◆ **Activity**
Rewrite the data lines starting at the line containing "Find the vernier" and ending at the line containing "The length is", changing "vernier caliper" to "digital caliper" and leaving everything else as it is.

◆ **Working data**
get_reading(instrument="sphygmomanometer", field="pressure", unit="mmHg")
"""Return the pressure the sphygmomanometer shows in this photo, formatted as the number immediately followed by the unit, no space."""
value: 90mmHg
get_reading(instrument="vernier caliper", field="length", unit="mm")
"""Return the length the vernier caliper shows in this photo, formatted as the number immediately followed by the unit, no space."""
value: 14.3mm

---

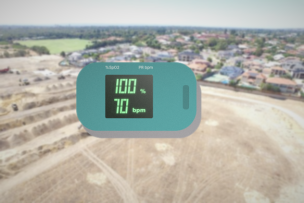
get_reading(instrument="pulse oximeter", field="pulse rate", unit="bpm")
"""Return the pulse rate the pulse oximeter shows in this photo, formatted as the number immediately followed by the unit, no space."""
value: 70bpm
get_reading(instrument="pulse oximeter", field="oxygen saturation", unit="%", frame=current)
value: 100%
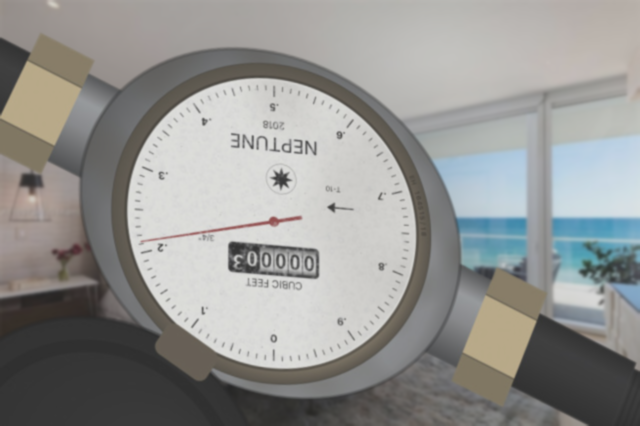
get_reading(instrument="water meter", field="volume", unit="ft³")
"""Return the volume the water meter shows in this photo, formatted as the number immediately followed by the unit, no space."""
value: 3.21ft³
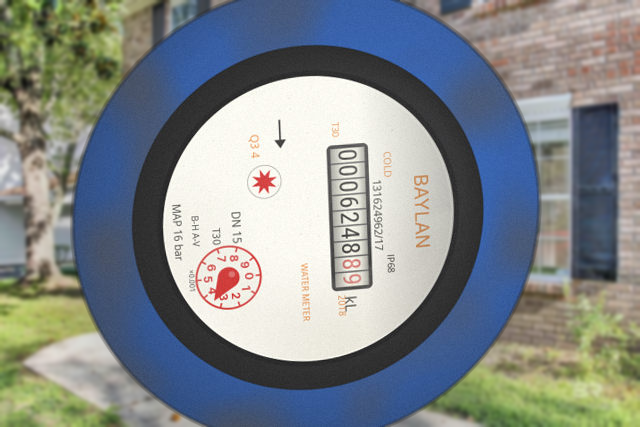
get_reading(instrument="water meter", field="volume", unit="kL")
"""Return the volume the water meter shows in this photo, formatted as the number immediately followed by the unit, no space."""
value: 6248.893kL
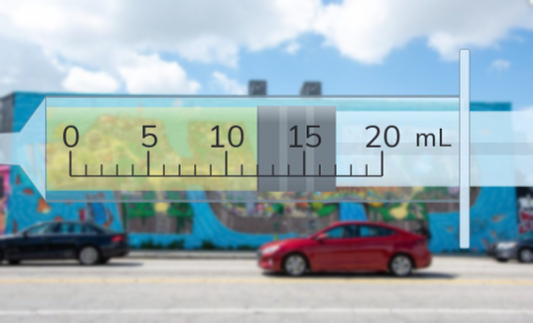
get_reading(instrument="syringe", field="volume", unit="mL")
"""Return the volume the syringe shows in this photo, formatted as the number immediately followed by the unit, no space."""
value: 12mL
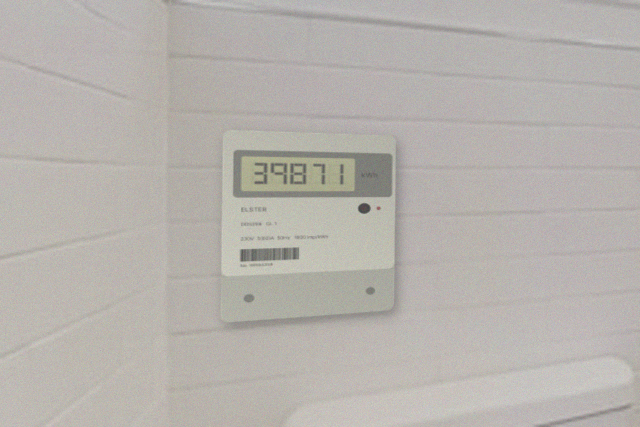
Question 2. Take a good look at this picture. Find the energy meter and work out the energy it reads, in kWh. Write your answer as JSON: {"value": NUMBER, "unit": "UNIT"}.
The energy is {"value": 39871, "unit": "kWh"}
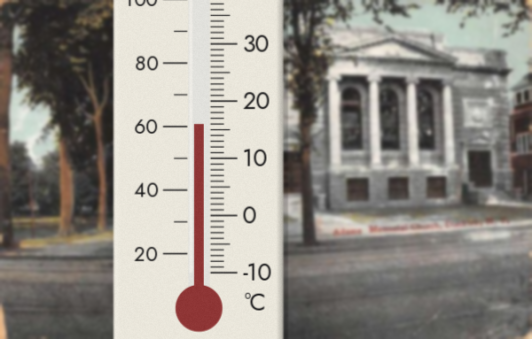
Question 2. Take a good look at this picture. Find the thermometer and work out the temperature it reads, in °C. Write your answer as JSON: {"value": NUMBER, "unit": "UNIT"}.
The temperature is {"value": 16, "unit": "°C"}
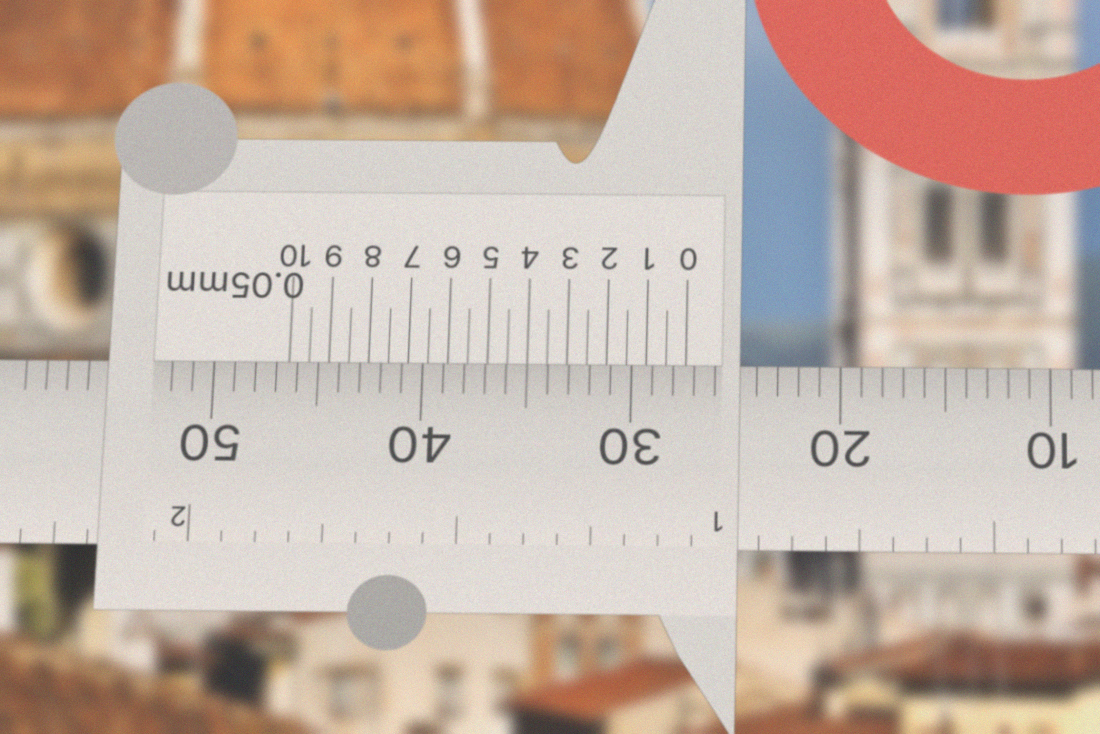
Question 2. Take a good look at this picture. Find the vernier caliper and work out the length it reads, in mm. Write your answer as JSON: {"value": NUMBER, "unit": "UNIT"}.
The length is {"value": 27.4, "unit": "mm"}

◆ **Answer box**
Question 2. Take a good look at this picture. Find the digital caliper and work out the length it reads, in mm. Write your answer as JSON: {"value": NUMBER, "unit": "UNIT"}.
The length is {"value": 27.4, "unit": "mm"}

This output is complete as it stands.